My wife Amy is a yoga teacher with a passion for meditation and mindfulness. Last weekend, she told me a Taoist folktale she used in one of her classes.
An elderly farmer’s horse ran away. When his commiserating neighbors said, “Oh, what bad luck!” the farmer replied, “What makes you so sure it’s so bad?” Soon the horse returned with a beautiful wild stallion. The neighbors said, “Wow, what good luck!” The farmer replied, “What makes you so sure it’s good?” The farmer’s youngest son tried to ride the stallion but got bucked and broke his foot. “What bad luck!” the neighbors said. Again, the farmer’s reaction was, “What makes you so sure it’s bad?” The military came around drafting all the young men in the village. The farmer’s sons were taken, all except the youngest who had the broken foot. “What good luck!” the neighbors declared. And still the farmer said, “What makes you so sure it’s good?”
How quick we often are to decide events are “good” or “bad.” Every writer’s life is full of ups and downs (just as everybody’s life is). Not long after I got my first book deal (a wonderful 3-book deal for the Clockwork Dark series back in 2007), my wife gave birth to our daughter. I was terrified how I was going to juggle full-time teaching, fulfilling my book contract on Random House’s rapid schedule, and having time to be a parent. To make matters worse, my wife began a difficult episode of post-partum depression. Bad luck, one might think. We decided it would be in our family’s best interest to tighten our financial belts and for me to leave teaching.

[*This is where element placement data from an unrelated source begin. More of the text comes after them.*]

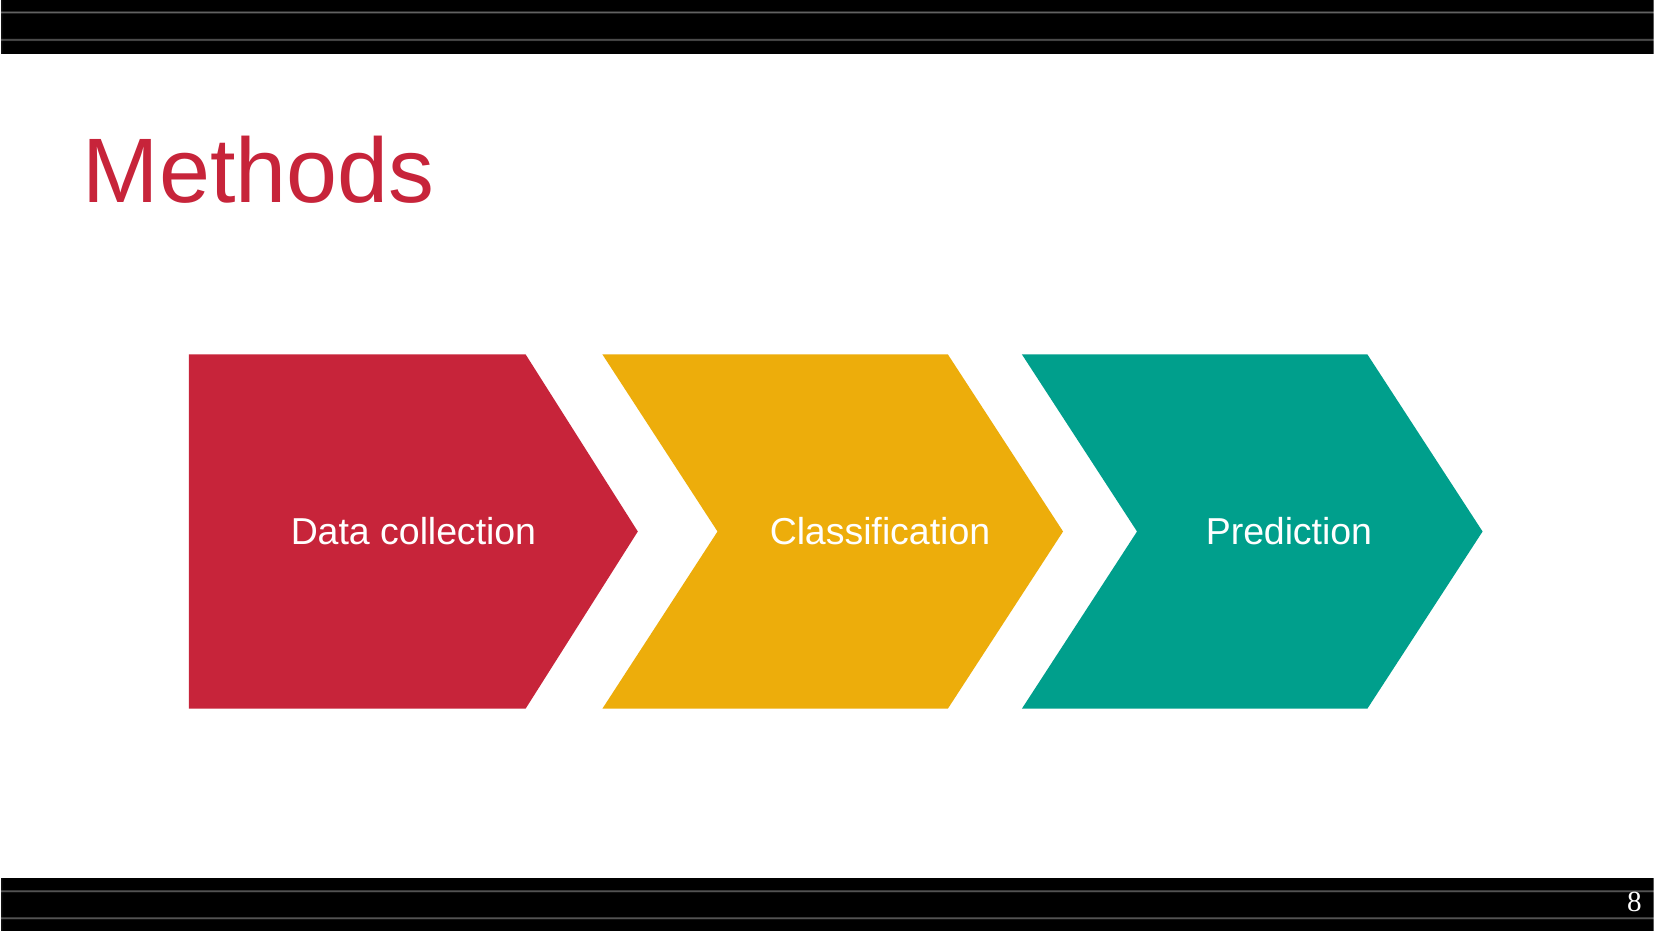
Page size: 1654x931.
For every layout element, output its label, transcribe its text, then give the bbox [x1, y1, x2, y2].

text_box Data collection [188, 354, 638, 709]
picture [1, 878, 1654, 931]
picture [1, 0, 1654, 54]
text_box Classification [602, 354, 1064, 709]
text_box Prediction [1021, 354, 1483, 709]
title Methods [82, 92, 1571, 249]
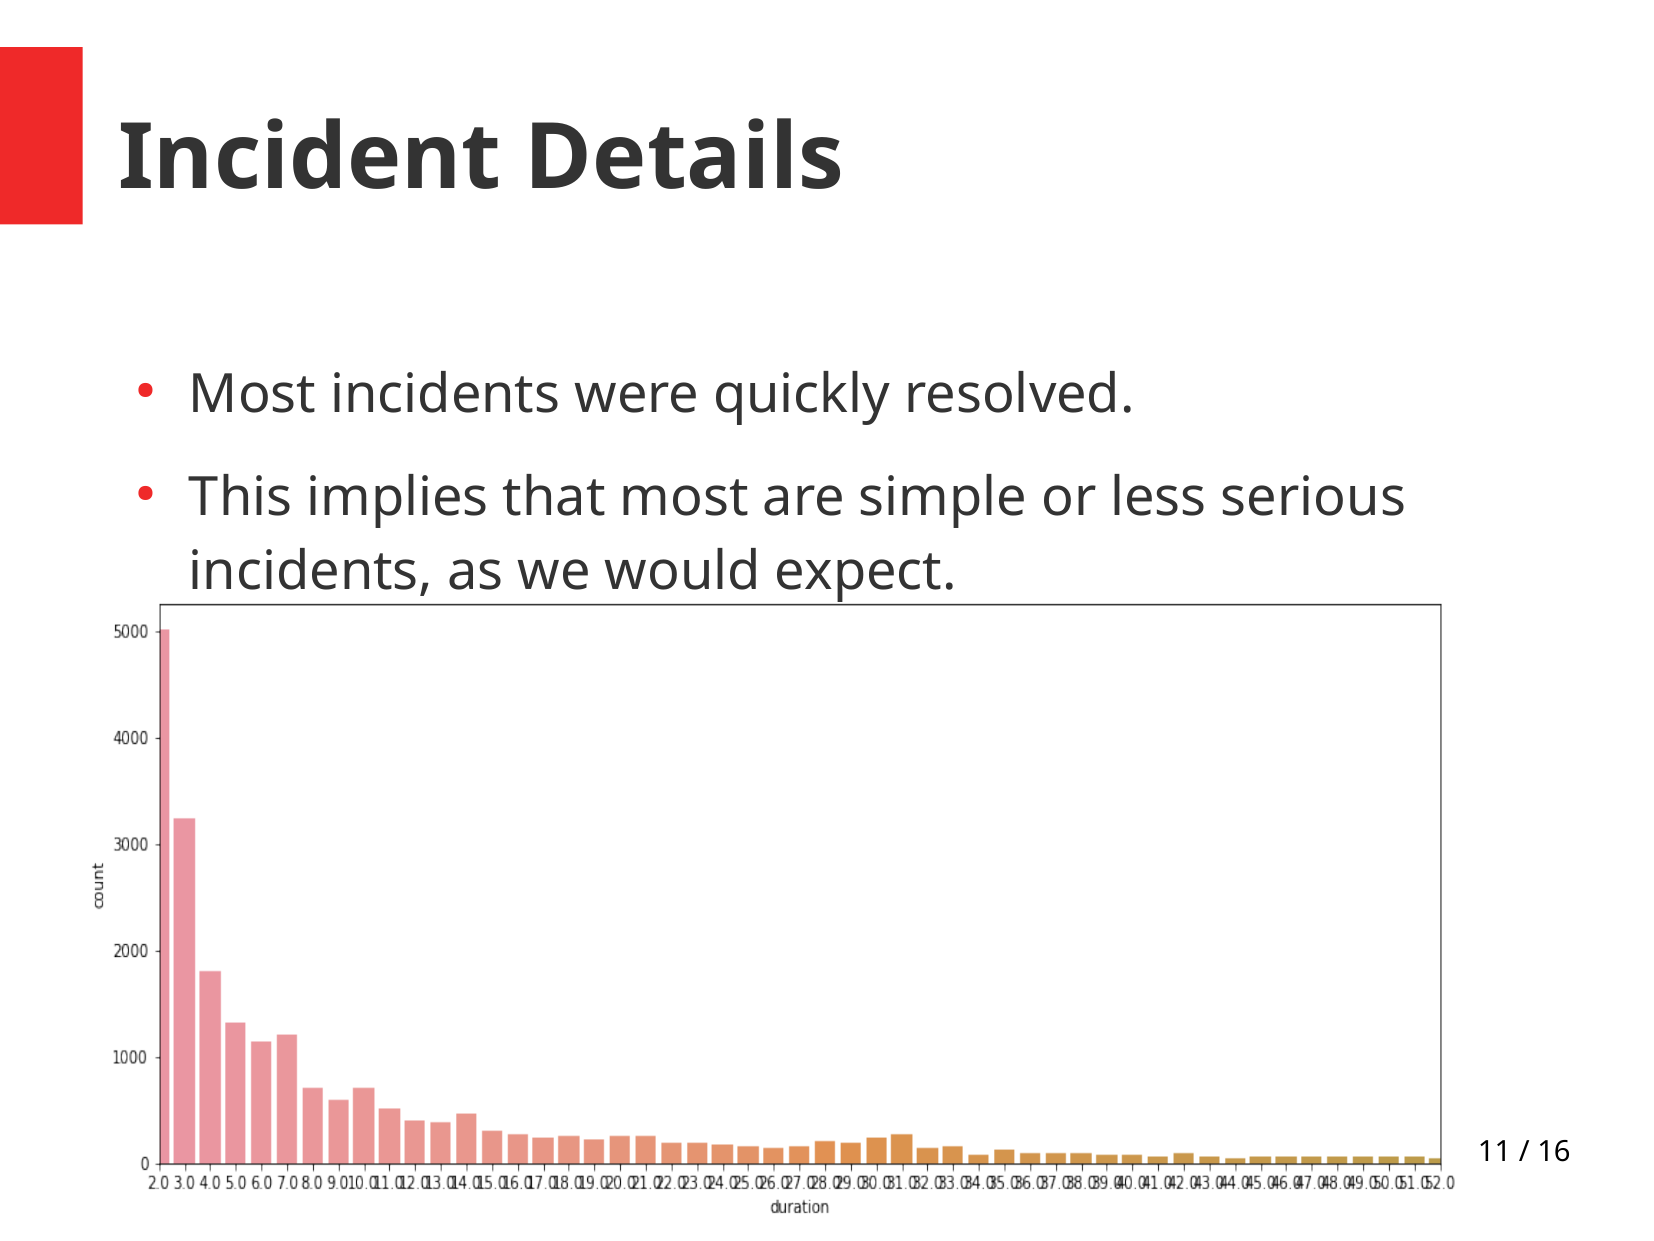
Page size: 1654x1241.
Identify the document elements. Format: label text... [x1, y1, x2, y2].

list Most incidents were quickly resolved. This implies that most are simple or less serious incidents, as we would expect. [118, 354, 1536, 1074]
picture [82, 592, 1465, 1229]
title Incident Details [118, 49, 1571, 257]
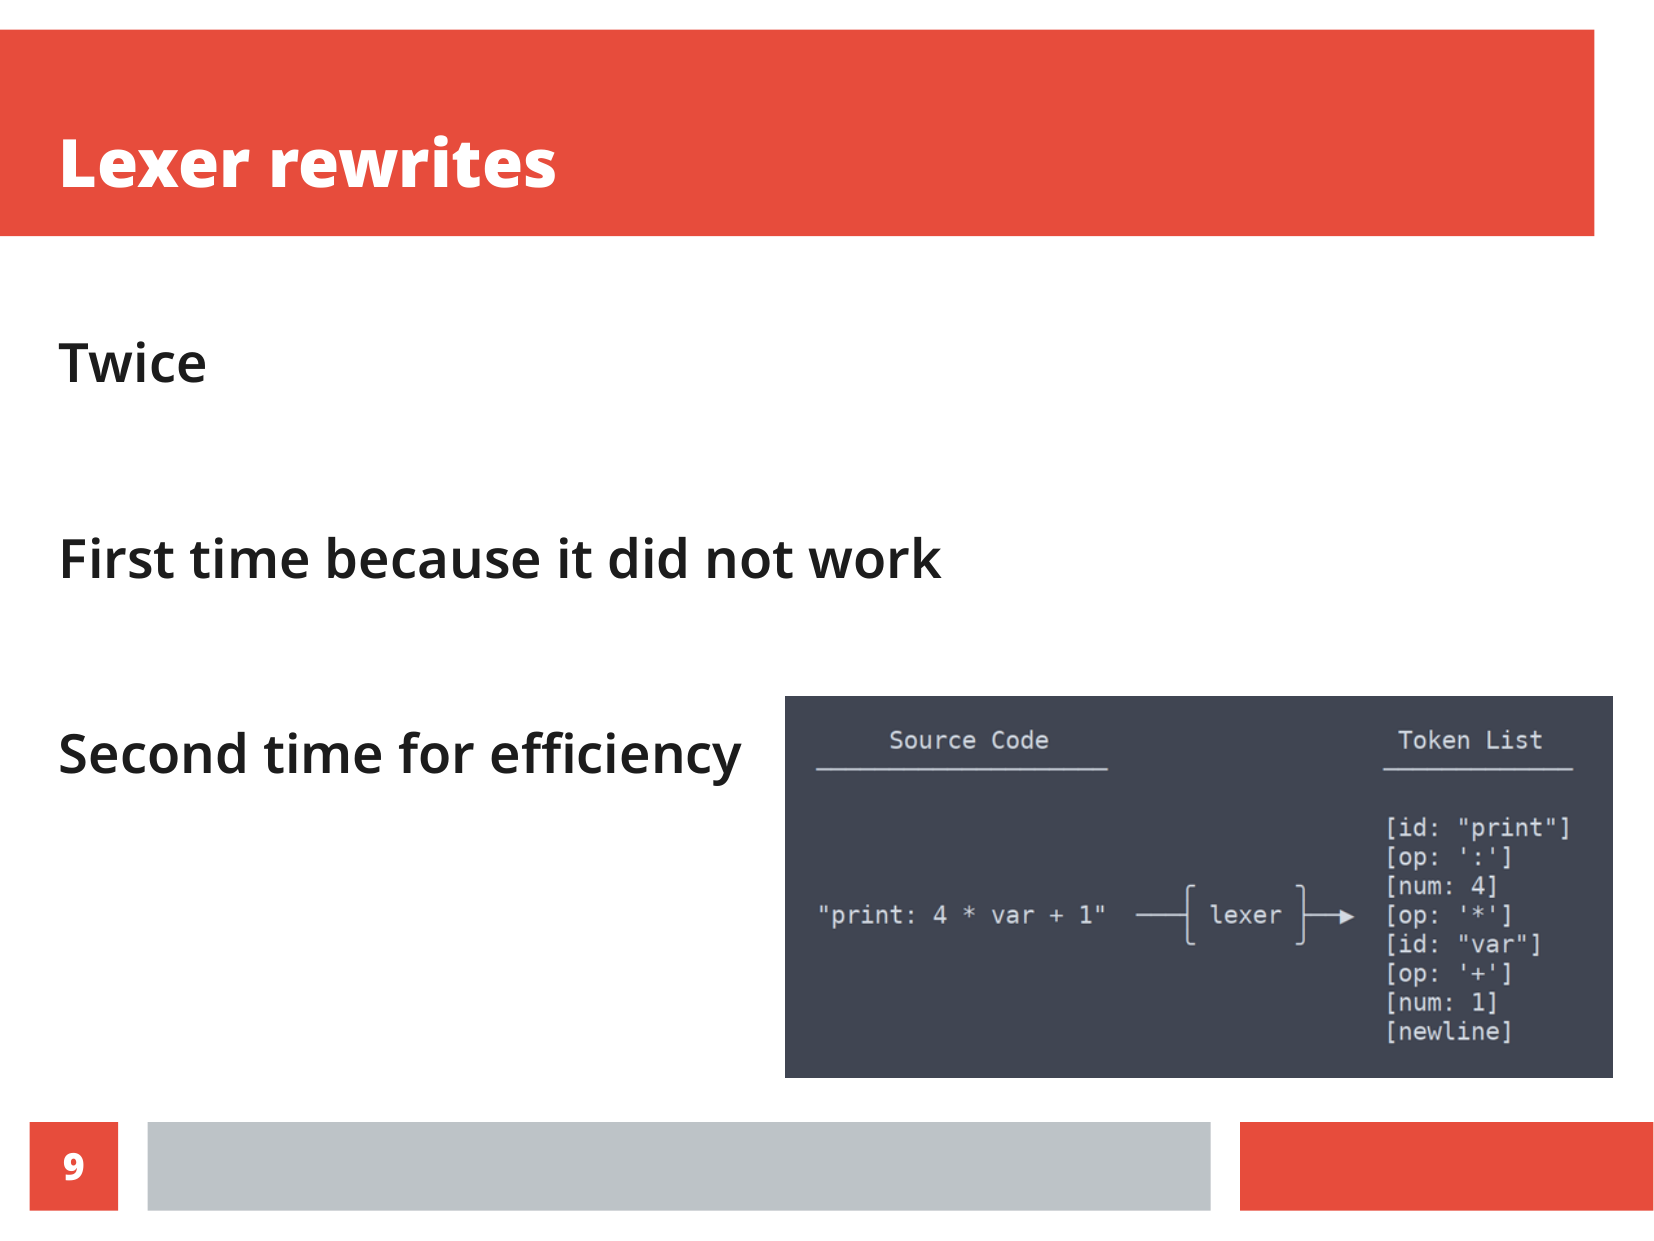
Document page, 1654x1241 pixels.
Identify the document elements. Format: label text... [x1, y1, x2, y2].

title Lexer rewrites [59, 59, 1595, 207]
list Twice First time because it did not work Second time for efficiency [59, 324, 1565, 1093]
picture [785, 696, 1613, 1078]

That allowed us an amazing period where I was able to write full-time as well as be at home with family during my daughter’s early years. I wouldn’t have made that choice if Amy hadn’t had post-partum depression.
Even seeming good luck has its consequences. While that wonderful 3-book deal was a dream and kept me at home, it came with a lot of pressure—not only for me but for the books! There are so many examples of good or bad luck that isn’t quite so simple. I’ve tried to adjust how I react to bad reviews or flattering awards, under-attended book readings or thrilling keynote talks at conferences and festivals. My mindfulness coach and wife Amy has helped me to not assume whether situations are good or bad.
This advice has carried over to my storytelling craft.
I’ve grown to see plot as the events that transform a character. The main character of a novel might view the villain as the “bad luck” in his or her life. However, from the omnipotent standpoint as the author, I see the villain and all the conflict of the story as the life-changing situation that will transform the humble protagonist into a hero. The antagonist is the pressure that will change that coal into a diamond.
Luck—whether good or bad—is just the stuff that’s out of our control. What really matters is how we choose to respond to those twists that life offers. It’s what makes us the heroes of our own stories.